* _TASK DATA_
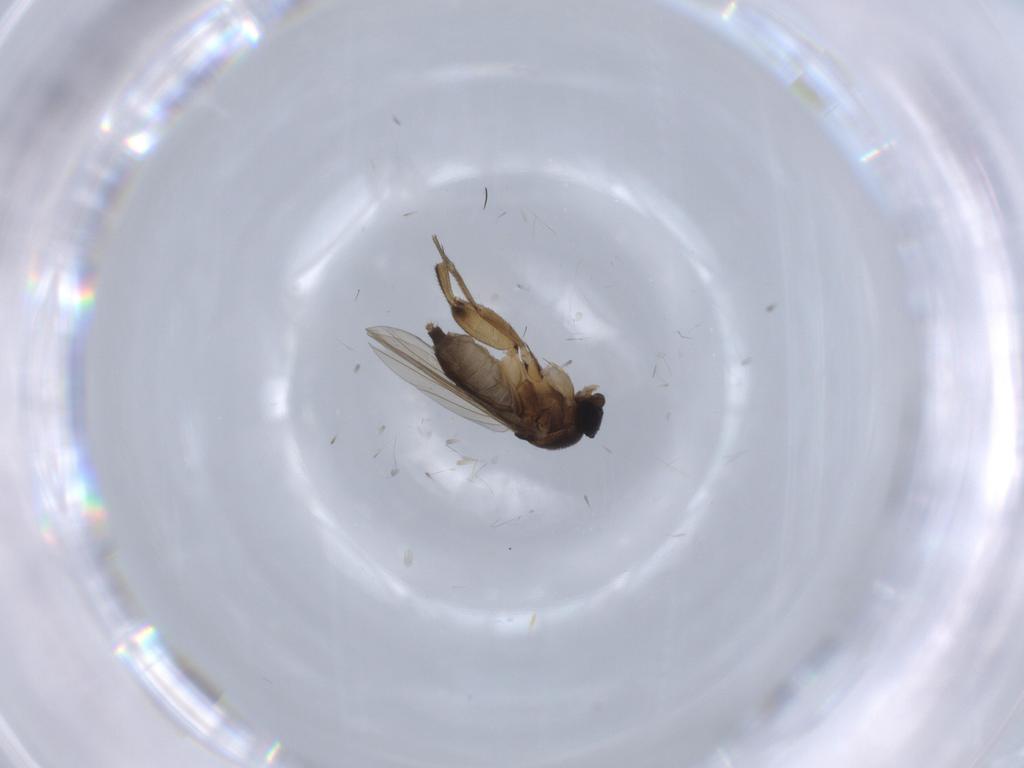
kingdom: Animalia
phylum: Arthropoda
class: Insecta
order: Diptera
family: Cecidomyiidae
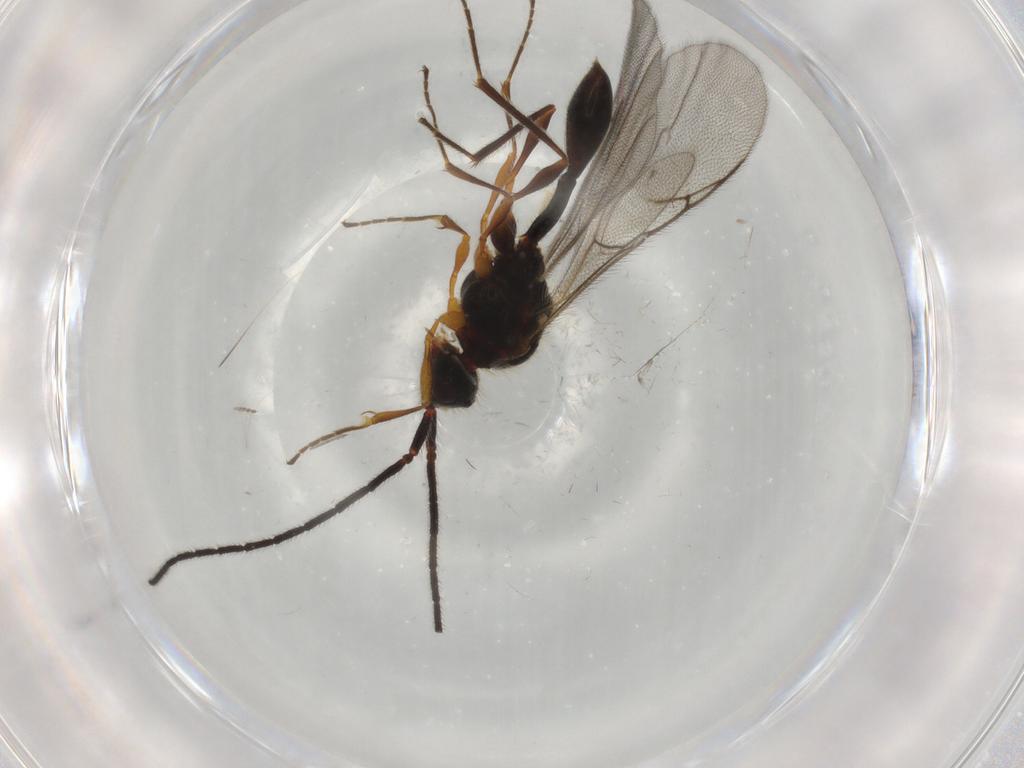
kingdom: Animalia
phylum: Arthropoda
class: Insecta
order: Hymenoptera
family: Diapriidae
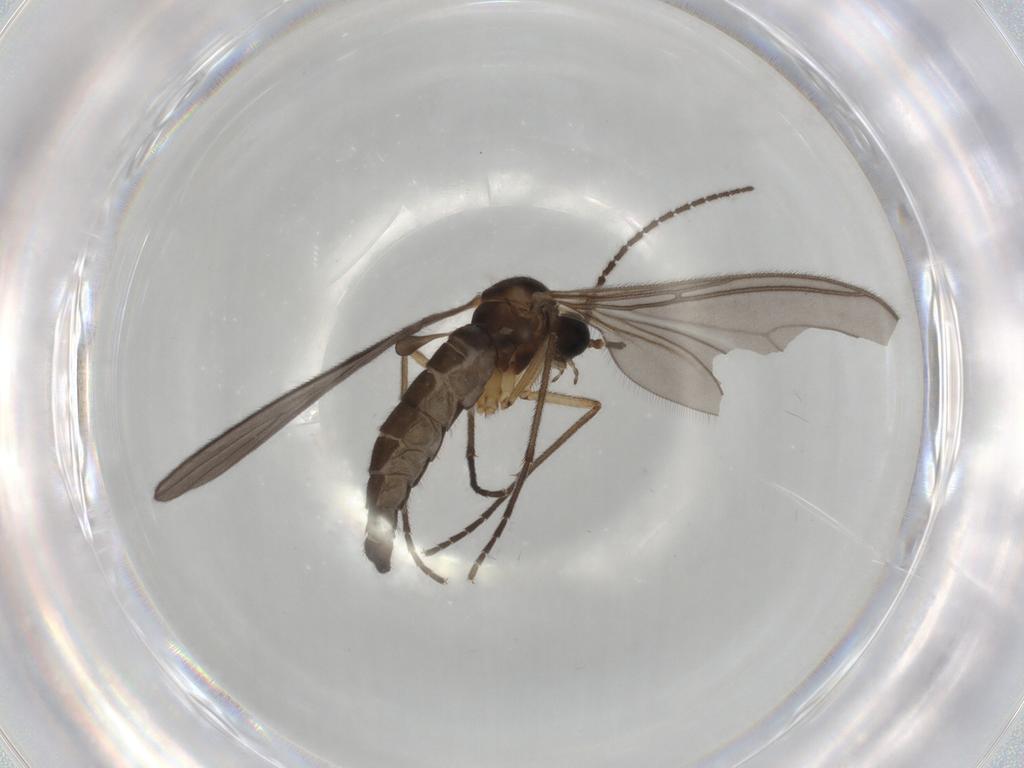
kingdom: Animalia
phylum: Arthropoda
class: Insecta
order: Diptera
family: Sciaridae
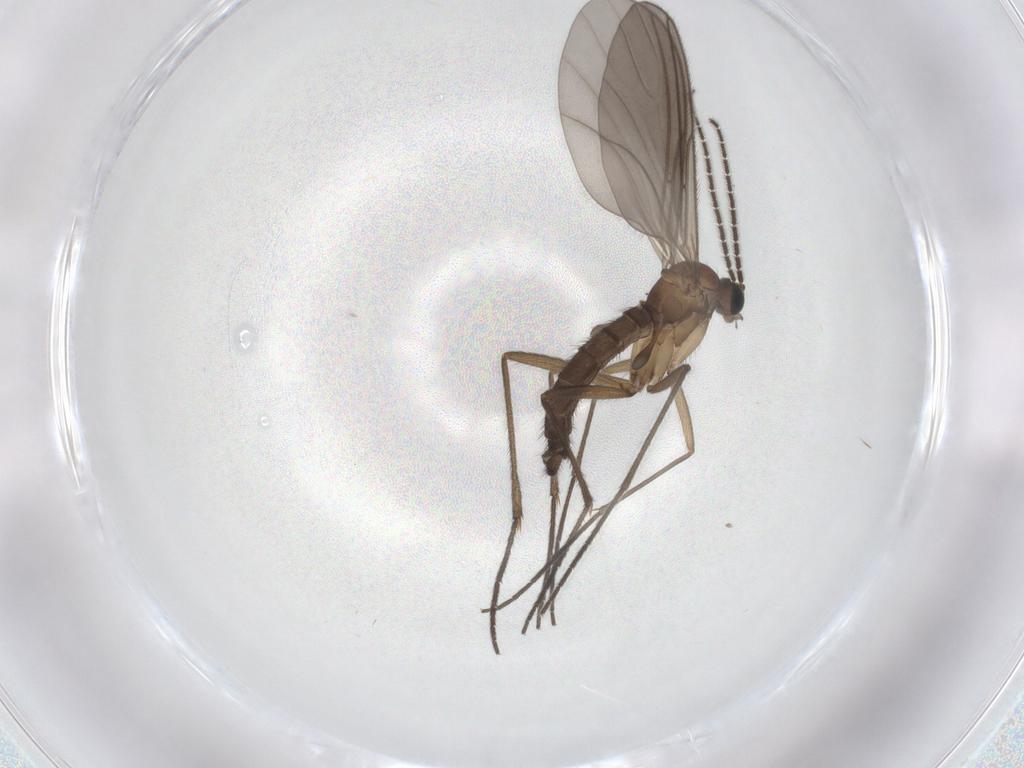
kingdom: Animalia
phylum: Arthropoda
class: Insecta
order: Diptera
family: Sciaridae
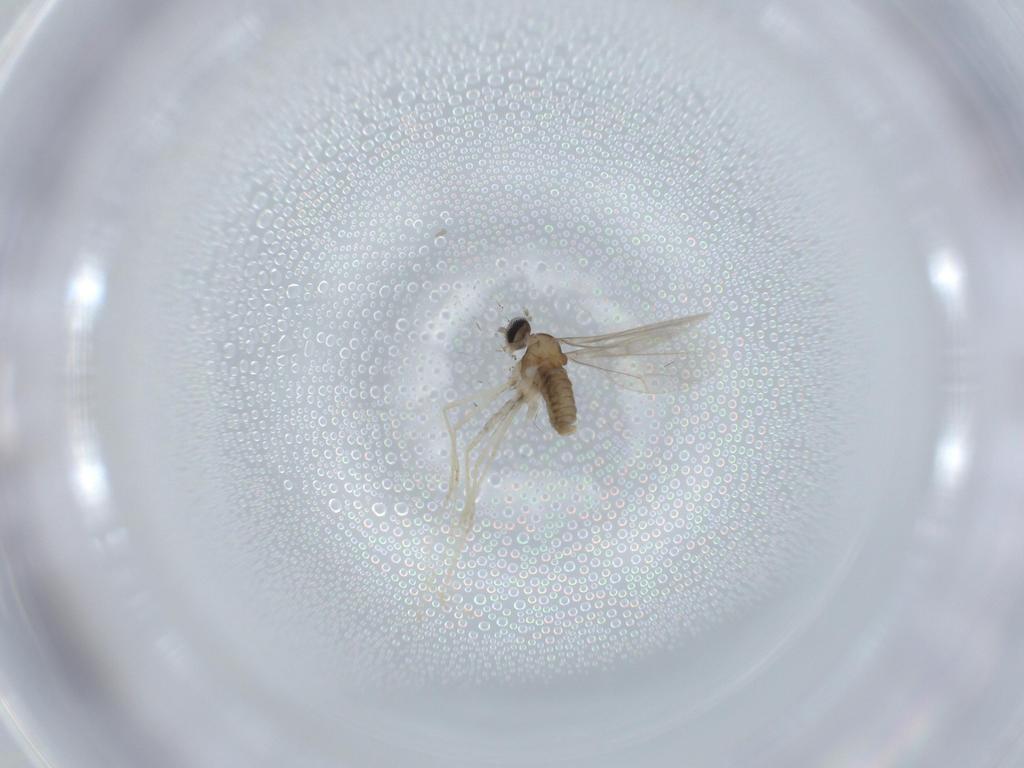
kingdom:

* _WHAT YOU NEED TO DO_
Copy the classification lines for every item above with no changes, leaving the pictures out.

* _FINAL RESULT_
kingdom: Animalia
phylum: Arthropoda
class: Insecta
order: Diptera
family: Cecidomyiidae
kingdom: Animalia
phylum: Arthropoda
class: Insecta
order: Hymenoptera
family: Diapriidae
kingdom: Animalia
phylum: Arthropoda
class: Insecta
order: Diptera
family: Sciaridae
kingdom: Animalia
phylum: Arthropoda
class: Insecta
order: Diptera
family: Sciaridae
kingdom:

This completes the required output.